ISLAMABAD (Reuters) - A suicide car bomber attacked the Marriott Hotel in the Pakistani capital, Islamabad, on Saturday, killing at least 40 people and turning the hotel into an inferno, police said.
As flames engulfed the hotel, which is popular with foreigners, police said there were still people trapped inside.
"A car laden with explosives rammed the gate at the Marriott and so far we have brought out 40 dead bodies, but the number could well be higher," police chief Asghar Raza Gardazi said.
Hours before the blast President Asif Ali Zardari, making his first address to parliament, a few hundred meetres to the east of the hotel, said terrorism had to be rooted out.
Dozens of cars outside the hotel were destroyed and windows were shattered in buildings hundreds of metres away.
Al Qaeda-linked militants based in hideouts in the Afghan border have launched a bloody campaign of bomb attacks in retaliation for offensives by the security forces.
The hotel has been bombed twice before but the Saturday evening blast was the most serious in the Pakistani capital since the country joined the U.S.-led campaign against militancy in late 2001.

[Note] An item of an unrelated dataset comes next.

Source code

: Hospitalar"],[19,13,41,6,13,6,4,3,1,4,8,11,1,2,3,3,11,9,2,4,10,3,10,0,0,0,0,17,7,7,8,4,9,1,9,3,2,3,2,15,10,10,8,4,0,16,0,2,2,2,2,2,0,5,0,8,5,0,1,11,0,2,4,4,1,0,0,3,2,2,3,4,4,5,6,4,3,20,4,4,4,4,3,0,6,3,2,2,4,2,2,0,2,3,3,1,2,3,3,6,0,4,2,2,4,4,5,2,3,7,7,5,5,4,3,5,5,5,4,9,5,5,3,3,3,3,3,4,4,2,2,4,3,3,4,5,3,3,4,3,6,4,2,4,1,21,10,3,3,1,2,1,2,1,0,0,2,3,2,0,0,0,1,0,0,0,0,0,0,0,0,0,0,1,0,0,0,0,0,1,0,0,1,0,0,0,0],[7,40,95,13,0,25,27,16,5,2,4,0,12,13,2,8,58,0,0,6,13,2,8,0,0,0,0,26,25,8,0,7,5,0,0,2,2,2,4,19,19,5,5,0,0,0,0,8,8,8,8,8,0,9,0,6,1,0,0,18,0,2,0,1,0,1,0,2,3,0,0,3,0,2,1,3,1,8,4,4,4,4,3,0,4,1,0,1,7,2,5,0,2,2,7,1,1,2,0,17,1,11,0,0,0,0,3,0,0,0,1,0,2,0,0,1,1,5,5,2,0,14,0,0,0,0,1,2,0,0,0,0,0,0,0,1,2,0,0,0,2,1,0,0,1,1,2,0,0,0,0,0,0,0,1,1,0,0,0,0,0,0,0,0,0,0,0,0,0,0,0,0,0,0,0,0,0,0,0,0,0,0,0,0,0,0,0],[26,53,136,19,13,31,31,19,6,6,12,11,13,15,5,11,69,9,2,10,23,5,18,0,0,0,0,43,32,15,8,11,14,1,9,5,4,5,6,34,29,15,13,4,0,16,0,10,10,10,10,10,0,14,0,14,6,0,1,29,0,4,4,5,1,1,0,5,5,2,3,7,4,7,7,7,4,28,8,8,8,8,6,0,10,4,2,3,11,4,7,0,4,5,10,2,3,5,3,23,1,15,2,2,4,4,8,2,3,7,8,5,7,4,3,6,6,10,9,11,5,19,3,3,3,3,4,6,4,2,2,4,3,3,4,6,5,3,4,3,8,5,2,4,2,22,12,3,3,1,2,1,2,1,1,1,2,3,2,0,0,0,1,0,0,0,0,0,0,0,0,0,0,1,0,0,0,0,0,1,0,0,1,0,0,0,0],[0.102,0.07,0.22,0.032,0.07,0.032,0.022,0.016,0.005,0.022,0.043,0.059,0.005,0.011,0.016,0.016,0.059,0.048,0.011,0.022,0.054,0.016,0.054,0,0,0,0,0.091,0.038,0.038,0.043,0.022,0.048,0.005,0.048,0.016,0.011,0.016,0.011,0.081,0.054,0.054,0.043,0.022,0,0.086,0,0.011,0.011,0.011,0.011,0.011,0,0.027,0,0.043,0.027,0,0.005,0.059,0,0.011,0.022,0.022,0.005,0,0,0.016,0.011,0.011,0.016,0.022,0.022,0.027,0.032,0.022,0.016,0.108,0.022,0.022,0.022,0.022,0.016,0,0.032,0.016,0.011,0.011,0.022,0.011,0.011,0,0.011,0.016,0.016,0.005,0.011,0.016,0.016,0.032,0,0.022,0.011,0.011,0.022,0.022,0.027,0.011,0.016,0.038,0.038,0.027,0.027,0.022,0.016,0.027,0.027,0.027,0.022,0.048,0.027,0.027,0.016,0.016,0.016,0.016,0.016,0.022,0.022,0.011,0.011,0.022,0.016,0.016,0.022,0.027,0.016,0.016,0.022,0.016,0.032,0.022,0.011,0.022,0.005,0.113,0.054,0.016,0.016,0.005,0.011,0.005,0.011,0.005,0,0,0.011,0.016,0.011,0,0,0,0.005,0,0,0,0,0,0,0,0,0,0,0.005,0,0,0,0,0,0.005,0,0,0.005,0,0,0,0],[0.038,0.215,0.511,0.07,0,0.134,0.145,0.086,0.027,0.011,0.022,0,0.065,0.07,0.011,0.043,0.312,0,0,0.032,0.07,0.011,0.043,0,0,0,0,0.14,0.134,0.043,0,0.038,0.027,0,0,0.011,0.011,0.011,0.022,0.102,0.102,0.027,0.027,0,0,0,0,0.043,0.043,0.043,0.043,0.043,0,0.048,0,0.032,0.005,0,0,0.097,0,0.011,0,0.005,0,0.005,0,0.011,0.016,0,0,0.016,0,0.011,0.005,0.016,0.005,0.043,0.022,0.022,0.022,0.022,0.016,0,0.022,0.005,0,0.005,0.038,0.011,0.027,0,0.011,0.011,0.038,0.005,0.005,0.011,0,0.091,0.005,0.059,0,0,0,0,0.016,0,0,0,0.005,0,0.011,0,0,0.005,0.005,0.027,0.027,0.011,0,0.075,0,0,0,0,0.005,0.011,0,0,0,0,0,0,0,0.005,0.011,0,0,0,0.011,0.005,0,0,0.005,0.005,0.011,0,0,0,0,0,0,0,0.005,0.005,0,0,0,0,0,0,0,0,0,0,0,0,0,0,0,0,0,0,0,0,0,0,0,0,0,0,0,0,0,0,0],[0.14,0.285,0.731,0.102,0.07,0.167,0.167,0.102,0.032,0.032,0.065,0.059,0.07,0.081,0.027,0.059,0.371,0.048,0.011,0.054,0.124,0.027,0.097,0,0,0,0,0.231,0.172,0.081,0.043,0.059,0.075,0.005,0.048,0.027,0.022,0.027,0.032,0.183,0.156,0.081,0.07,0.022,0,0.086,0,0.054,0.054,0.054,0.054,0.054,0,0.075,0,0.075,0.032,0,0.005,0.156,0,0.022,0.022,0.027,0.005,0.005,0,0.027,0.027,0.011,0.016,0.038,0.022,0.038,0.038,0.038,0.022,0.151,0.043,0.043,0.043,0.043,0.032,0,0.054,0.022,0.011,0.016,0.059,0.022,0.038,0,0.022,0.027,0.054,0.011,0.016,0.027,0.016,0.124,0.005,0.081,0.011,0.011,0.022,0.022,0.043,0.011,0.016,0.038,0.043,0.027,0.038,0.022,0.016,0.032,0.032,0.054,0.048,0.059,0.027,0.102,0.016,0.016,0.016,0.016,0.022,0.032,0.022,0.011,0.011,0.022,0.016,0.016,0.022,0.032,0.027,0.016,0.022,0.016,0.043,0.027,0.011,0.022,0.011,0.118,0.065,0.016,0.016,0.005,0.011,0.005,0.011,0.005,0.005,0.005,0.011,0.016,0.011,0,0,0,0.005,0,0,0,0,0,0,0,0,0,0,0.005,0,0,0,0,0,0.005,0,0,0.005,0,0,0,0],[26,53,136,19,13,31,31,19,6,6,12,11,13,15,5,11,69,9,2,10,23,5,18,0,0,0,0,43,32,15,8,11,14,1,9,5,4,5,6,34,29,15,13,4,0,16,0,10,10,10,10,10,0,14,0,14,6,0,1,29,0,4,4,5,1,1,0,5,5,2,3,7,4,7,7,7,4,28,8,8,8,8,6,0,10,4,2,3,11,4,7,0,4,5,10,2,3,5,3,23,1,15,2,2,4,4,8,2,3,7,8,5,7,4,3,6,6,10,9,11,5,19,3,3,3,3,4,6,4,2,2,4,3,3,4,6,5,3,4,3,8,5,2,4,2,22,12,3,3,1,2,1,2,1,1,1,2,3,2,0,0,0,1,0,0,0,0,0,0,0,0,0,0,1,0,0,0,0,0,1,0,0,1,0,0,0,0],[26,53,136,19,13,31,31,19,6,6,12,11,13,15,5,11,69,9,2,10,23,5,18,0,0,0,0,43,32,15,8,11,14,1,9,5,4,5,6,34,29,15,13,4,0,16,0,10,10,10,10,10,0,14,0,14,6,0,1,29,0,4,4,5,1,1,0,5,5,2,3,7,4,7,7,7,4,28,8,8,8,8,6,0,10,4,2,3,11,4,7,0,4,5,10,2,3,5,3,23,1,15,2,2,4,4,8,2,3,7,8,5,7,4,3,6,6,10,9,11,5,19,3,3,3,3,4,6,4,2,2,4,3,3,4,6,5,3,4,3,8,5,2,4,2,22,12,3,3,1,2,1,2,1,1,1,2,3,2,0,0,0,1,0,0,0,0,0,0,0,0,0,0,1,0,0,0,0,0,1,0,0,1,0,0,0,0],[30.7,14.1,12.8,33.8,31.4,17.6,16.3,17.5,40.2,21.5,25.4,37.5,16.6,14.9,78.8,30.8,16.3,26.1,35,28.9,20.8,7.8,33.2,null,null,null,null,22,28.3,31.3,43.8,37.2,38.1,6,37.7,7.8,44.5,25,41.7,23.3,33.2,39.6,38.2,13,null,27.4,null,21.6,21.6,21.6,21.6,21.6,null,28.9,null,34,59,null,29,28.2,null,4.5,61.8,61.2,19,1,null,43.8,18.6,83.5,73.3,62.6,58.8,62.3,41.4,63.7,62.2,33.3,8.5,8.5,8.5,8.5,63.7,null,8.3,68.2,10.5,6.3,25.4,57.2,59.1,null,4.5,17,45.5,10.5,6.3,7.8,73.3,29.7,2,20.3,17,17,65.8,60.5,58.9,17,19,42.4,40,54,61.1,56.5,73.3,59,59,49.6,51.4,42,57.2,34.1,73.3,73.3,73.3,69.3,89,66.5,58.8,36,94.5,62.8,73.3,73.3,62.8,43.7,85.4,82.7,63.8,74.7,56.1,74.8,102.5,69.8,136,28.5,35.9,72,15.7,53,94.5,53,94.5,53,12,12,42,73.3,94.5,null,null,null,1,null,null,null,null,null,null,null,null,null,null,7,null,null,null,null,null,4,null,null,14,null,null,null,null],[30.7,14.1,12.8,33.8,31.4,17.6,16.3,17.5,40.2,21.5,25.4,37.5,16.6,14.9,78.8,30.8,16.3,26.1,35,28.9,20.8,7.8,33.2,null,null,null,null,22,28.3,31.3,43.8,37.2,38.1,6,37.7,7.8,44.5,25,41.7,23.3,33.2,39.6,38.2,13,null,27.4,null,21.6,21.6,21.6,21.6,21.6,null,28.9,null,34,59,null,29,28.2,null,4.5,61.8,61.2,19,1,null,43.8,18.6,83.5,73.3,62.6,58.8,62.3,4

Fire began in at least two places in the building and spread to other parts of the 290-room hotel, located at the foot of the Margalla hills in the city centre.
A crater up to 20 feet deep was blasted into the road next to the hotel's security barriers. The street was littered with debris and broken branches from roadside trees, and acrid smoke drifted in the air.
"EVERYBODY STARTED SCREAMING"
The explosion brought down the ceiling in a banquet room where there were about 200 to 300 people at a meal to break the fast during the holy month of Ramadan.
Imtiaz Gul, a journalist, was among them.
"We just ran for cover, I could see a lot of injured people lying around me," Gul said.
A waiter, Mansoor Abbasi, was inside hotel after the blast, calling out for any survivors lying in the rubble.
"I was just setting down a glass when it happened ... Everybody started screaming. I pulled out 16 wounded people," said Abbasi said, his jacket stained with blood.
A doctor at a city hospital said 70 wounded people had been brought in. An official at another hospital said 23 bodies and 97 wounded people had been brought in.
Dawn Television said several foreigners were wounded.
The owner of the hotel said the vehicle carrying the bomb was stopped at the front barrier and was being checked by guards after a bomb-sniffing dog raised the alarm.
"The guard dog alerted them and when they started searching the vehicle the man blew himself up," the owner, Sadruddin Hashwani, told reporters outside the hotel.
Zardari, the widower of former prime minister Benazir Bhutto, is close to the United States and had earlier vowed to maintain nuclear-armed Pakistan's commitment to the U.S.-led campaign against militancy, even though it is deeply unpopular.
In his address to parliament, he said Pakistan must stop militants from using its territory for attacks on other countries.
He also said Pakistan would not tolerate infringement of its territory in the name of the fight against militancy.
Zardari won a presidential election this month to replace firm U.S. ally Pervez Musharraf who stepped down in August under threat of impeachment.